Casablanca s’apprête à accueillir un événement culturel d’envergure, à la croisée du patrimoine musical et de l’innovation technologique. Le 10 avril 2026, le Complexe Mohammed V vibrera au rythme d’un concert exceptionnel consacré à la légende de la chanson arabe, Abdel Halim Hafez, ressuscité sur scène sous forme d’hologramme.
Surnommé le « Rossignol brun », l’artiste égyptien demeure l’une des figures les plus marquantes de la musique arabe du XXe siècle, avec un répertoire riche de centaines de chansons qui continuent de traverser les générations. Son retour virtuel sur scène, plus de quarante ans après sa disparition, s’inscrit dans une tendance croissante de numérisation du patrimoine artistique.
■ ■ ■ ■
- Consigne 1
Répondez à ces questions d'après le texte sur le concert d'Abdel Halim Hafez :
(a) Quel jour et dans quel lieu le concert aura-t-il lieu ?
(b) Quel surnom donne-t-on à l'artiste ?
(c) Combien d'années après sa disparition revient-il sur scène ?
- Consigne 2
Poursuivez le texte sur le concert d'Abdel Halim Hafez après sa dernière phrase.
Le matériel qui suit n'a rien à voir avec le texte sur le concert d'Abdel Halim Hafez.
■ ■ ■ ■
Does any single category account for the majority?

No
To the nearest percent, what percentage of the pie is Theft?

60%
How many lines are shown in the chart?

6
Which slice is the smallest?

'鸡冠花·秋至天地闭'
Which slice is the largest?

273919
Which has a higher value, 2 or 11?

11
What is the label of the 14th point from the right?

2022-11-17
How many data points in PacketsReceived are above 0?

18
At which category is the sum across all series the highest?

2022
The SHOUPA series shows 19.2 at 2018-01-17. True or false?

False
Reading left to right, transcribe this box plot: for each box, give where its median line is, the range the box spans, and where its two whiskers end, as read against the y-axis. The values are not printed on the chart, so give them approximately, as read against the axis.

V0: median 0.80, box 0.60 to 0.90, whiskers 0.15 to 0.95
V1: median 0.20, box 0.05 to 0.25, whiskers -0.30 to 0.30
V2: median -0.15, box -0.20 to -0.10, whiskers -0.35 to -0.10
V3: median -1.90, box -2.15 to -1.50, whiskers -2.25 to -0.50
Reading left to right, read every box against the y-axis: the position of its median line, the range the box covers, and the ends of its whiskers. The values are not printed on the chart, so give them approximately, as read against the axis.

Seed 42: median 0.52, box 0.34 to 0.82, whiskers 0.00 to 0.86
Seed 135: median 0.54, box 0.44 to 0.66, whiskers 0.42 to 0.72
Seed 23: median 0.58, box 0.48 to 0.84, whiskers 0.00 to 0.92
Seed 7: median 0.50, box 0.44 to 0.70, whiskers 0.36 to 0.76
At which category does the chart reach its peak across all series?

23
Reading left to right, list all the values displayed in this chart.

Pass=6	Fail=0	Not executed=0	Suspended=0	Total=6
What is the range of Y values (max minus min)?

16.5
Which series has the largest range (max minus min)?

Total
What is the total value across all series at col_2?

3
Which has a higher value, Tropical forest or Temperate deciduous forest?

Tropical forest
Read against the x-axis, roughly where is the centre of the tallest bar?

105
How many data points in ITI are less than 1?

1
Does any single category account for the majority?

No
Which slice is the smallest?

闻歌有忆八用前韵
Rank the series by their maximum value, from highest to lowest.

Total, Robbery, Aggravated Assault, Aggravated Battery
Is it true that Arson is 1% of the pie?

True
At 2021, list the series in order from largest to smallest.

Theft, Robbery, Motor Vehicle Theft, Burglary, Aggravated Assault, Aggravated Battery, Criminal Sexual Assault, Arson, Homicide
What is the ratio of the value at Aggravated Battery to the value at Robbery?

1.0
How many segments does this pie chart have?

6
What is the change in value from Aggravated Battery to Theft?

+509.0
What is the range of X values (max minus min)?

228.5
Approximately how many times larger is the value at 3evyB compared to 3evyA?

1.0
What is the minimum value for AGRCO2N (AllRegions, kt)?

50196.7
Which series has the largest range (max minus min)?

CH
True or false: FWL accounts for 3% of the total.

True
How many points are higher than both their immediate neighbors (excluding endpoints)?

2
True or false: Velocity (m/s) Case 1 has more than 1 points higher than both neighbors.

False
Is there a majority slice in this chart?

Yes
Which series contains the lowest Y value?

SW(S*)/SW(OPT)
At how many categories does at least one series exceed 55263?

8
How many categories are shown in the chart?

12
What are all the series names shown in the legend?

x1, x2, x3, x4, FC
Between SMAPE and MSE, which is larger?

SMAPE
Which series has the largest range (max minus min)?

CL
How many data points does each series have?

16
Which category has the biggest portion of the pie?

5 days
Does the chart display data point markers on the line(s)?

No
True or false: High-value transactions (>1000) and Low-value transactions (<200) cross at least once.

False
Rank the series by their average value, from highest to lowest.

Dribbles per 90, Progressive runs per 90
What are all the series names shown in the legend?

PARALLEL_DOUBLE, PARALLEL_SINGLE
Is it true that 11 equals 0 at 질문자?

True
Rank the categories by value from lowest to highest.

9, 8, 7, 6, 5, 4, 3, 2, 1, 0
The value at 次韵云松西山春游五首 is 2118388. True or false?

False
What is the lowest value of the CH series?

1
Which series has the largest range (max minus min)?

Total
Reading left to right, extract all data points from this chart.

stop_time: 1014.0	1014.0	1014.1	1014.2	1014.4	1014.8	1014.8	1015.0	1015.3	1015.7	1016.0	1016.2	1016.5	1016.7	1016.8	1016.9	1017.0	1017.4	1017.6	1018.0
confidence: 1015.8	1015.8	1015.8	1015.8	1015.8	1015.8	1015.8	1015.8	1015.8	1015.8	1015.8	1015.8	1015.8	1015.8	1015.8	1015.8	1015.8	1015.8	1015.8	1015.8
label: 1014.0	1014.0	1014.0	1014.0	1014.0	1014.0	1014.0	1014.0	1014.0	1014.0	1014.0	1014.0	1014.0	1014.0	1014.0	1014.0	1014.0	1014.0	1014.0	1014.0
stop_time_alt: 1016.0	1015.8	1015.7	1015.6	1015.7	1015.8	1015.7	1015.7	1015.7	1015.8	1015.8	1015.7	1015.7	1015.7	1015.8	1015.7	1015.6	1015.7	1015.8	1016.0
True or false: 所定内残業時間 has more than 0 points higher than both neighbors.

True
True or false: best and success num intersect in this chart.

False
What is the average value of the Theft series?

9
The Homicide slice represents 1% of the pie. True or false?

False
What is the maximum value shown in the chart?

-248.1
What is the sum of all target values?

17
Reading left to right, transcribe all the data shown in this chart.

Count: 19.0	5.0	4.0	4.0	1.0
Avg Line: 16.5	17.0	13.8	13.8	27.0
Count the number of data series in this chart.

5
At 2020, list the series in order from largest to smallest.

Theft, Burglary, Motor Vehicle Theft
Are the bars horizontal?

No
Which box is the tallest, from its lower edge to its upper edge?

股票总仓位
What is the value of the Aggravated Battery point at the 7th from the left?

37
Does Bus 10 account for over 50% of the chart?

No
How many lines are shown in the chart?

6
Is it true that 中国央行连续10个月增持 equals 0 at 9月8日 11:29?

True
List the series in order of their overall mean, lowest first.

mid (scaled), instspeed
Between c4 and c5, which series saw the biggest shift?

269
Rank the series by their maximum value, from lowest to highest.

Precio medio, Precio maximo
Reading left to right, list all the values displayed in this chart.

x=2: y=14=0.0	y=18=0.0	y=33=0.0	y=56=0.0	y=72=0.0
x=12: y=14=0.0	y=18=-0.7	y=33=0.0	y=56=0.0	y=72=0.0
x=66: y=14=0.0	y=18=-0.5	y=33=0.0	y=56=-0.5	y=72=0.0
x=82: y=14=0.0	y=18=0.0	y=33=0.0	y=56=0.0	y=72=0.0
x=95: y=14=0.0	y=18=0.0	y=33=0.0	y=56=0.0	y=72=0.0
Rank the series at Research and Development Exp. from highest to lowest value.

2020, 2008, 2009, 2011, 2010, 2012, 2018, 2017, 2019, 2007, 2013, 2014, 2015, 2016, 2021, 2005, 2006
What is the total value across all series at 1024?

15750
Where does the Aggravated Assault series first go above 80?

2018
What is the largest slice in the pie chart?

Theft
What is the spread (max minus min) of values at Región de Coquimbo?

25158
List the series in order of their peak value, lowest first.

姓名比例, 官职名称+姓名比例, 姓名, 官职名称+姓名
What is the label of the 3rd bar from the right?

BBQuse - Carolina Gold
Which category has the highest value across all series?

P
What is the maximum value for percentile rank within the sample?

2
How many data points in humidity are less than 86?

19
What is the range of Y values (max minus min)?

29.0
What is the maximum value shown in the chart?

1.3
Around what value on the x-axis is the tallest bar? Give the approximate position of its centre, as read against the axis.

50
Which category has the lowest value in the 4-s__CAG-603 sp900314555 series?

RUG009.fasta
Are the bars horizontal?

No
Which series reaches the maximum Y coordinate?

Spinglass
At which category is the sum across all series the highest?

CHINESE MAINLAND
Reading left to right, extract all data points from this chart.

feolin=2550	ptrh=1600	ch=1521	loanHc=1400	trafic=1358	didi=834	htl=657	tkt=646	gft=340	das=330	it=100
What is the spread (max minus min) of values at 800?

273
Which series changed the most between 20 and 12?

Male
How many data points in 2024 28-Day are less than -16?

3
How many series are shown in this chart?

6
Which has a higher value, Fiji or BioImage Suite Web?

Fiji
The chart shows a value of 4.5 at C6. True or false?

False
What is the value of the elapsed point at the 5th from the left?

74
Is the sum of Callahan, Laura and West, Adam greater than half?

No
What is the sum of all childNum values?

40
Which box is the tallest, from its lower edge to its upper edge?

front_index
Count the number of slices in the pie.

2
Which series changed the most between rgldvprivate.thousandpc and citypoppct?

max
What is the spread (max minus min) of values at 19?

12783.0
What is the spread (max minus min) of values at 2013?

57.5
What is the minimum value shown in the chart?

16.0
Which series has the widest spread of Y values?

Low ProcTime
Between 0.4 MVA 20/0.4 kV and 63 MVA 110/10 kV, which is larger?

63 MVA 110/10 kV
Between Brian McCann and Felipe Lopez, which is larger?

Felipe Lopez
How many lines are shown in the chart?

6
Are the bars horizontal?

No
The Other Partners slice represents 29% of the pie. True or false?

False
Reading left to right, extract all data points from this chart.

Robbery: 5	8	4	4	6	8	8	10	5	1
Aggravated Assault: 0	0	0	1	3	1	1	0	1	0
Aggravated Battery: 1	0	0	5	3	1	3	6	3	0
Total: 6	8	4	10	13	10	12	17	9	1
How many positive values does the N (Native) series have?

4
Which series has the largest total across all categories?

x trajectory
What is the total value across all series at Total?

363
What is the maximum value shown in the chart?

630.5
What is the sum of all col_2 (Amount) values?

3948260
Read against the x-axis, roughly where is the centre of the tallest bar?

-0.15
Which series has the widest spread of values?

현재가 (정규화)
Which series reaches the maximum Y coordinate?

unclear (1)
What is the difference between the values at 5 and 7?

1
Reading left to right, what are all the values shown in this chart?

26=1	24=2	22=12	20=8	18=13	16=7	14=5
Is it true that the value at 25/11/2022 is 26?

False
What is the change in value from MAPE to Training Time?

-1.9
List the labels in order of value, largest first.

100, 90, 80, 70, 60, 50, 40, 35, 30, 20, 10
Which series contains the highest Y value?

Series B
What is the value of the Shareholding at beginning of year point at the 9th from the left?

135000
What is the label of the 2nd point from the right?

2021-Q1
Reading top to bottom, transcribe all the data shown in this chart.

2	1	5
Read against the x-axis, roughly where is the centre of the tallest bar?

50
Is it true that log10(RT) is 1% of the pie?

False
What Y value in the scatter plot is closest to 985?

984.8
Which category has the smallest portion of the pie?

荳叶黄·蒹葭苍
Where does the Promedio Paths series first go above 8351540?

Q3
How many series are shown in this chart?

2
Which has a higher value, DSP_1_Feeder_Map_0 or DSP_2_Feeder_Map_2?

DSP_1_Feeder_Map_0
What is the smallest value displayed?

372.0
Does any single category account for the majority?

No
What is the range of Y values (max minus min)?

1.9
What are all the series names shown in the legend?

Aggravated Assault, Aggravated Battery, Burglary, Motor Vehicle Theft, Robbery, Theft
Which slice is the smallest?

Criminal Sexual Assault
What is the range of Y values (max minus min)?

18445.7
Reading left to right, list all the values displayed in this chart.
■ ■ ■ ■
- Réponse finale 1
(a) Le 10 avril 2026, au Complexe Mohammed V, à Casablanca.
(b) Le « Rossignol brun ».
(c) Plus de quarante ans.

- Réponse finale 2
Porté par la société XtendVision, le spectacle intitulé « Halim – The Hologram Concert Experience » se veut une expérience immersive inédite. Il combine une technologie holographique de pointe, une reconstitution fidèle de l’image et de la voix de l’artiste, ainsi qu’un orchestre live composé de près de 60 musiciens. L’objectif : recréer l’émotion d’un concert en direct, tout en exploitant les possibilités offertes par les nouvelles technologies.
Au-delà de la performance technique, les organisateurs mettent en avant une exigence d’authenticité. Le projet s’appuie sur des archives originales et des objets personnels de l’artiste, ainsi que sur un travail minutieux de modélisation numérique visant à restituer les différentes phases de sa vie. Cette attention portée au détail témoigne d’une volonté de dépasser le simple hommage pour proposer une véritable reconstitution artistique.
Casablanca devient ainsi le point de départ d’une tournée mondiale, confirmant la place du Maroc comme une scène culturelle capable d’accueillir des productions d’envergure internationale. Ce choix n’est pas anodin : le Royaume entretient depuis longtemps un lien particulier avec l’artiste, qui y était régulièrement invité et y jouissait d’une grande popularité.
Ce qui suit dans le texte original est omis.